The chief executive officer for real estate for the advisory, restructuring and investment firm, Dufton said he sees 20,000 to 25,000 stores closing permanently as a result of COVID-19, during a call with Jeffries Equity Research analysts. A widely quoted estimate for shuttered stores has been 15,000.
“We’ll reach the bottom and hit a number that makes sense for the amount of retail space in this country,” Dufton said. “We’ll see another year or two of restructuring before we reach the bottom. It will be most department stores — they’ve been struggling for so long.”
Retailers struggling the most are in the middle market, such as J.C. Penney and Kohl’s. “If they have any availability on their lines of credit, retailers on the brink are trying to draw that down, and as quickly as possible.”
Citing Penney’s as one of the troubled retailers that may not survive the COVID-19 crisis, Dufton said, “A lot of people make it sound like [Penney’s] could be a debt restructuring. I don’t see it as an out-of-court restructuring. It’s too big to take place outside of the offices of the courts.”

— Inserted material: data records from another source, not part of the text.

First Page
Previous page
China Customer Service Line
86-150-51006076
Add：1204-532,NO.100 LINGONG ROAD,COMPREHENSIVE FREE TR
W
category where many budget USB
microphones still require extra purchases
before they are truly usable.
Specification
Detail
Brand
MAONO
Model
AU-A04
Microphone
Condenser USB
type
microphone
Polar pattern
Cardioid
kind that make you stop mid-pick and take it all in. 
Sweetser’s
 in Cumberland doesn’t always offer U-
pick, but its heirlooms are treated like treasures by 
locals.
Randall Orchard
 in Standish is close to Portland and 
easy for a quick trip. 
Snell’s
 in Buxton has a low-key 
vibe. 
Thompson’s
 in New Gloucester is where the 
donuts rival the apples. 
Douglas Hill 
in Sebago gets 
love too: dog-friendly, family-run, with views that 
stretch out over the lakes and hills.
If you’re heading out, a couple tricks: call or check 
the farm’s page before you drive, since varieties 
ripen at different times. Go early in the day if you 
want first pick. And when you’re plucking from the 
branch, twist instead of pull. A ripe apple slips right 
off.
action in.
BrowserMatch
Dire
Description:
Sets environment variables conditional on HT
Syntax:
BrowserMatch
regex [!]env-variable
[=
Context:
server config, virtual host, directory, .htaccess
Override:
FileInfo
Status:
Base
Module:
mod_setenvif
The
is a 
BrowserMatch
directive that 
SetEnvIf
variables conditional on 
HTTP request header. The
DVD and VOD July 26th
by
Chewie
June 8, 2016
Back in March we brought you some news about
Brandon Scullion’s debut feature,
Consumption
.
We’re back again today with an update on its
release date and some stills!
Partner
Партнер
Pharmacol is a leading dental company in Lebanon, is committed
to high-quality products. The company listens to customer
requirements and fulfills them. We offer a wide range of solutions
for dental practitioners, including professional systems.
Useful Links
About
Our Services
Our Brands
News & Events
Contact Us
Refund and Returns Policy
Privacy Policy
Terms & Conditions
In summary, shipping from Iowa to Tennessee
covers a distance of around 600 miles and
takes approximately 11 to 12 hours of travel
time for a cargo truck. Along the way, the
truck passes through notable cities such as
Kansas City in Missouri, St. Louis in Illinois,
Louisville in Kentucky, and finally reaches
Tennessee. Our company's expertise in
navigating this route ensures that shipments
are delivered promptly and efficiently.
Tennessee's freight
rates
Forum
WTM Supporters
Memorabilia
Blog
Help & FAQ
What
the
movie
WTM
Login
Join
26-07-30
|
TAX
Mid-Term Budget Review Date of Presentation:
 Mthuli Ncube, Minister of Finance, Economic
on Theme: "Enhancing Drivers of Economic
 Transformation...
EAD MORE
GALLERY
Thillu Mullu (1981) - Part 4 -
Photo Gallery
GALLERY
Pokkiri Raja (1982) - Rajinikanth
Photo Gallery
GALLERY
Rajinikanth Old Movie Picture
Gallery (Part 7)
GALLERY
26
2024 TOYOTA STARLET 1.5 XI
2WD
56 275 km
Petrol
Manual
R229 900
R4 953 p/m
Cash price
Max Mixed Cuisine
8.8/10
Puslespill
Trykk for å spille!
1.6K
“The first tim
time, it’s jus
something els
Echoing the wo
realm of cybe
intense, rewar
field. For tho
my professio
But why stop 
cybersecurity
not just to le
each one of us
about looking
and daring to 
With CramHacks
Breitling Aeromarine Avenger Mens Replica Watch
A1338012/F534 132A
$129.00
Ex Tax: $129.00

Most retailers haven’t paid rent for March since centers weren’t open, nor have many paid for April, Dufton said. Others are addressing rent as a three-month issue, and in extreme cases, some retailers who didn’t pay April rent, are refusing to pay for May and June.
Behind the scenes, shopping centers are putting retailers into four buckets, instead of trying to deal with each individual tenant, with outcomes ranging from not offering any rent abatement to rent deferment or other concessions, depending on the retailer’s popularity and credit-worthiness.
“Landlords are dealing with tenants en masse. There’s a little horse trading going on, maybe in terms of non-monetary things like relaxing a co-tenancy,” Dufton said. “Landlords aren’t amenable to long-term leases or rent reductions. They’re super-sophisticated and make a very deep dive into retailers’ finances.”
Simon Property Group is the biggest shopping center REIT, and the most savvy, according to Dufton. “It’s not been easy with Simon,” he said of negotiations with the mall giant. “I’m not speaking out of school. They have a big portfolio to protect. They’ve been fair, and we’ve got deals done with them. Simon’s acquisition of Taubman Centers Inc., won’t change things dramatically, but it will give them more leverage in the marketplace.”.
Apparel inventories are extremely worrisome, according to Dufton. “There’s lots of conversations about how we can disperse that stuff in the marketplace and what will the effect be on collateral value. It’s going to be a tough nut to crack, especially the longer [the crisis] goes on, because then it’s out of season and out of date.”
Retailers such as Gap Inc., have canceled merchandise orders until the fall, and backed-up inventories will impact any bankruptcy proceedings. “Retailers have all this inventory that’s not going to be worth as much as it was, which triggers lenders to make quicker decisions,” Dufton said.
The store closures are “just a slippery slope to the bottom,” Dufton said. “On the real estate side, there are no [tenants] to backfill the space. There will be a trickle-down effect if a mass of stores are closed in the bankruptcy process.
“This is a slow bleed for retail real restate. There’s still a reckoning to come, especially among the B and C malls that have been struggling for a while,” Dufton said, adding that the coronavirus crisis hit hard because the cash flow was cut off so abruptly “and it was [already] a pretty tumultuous time in the retail world.”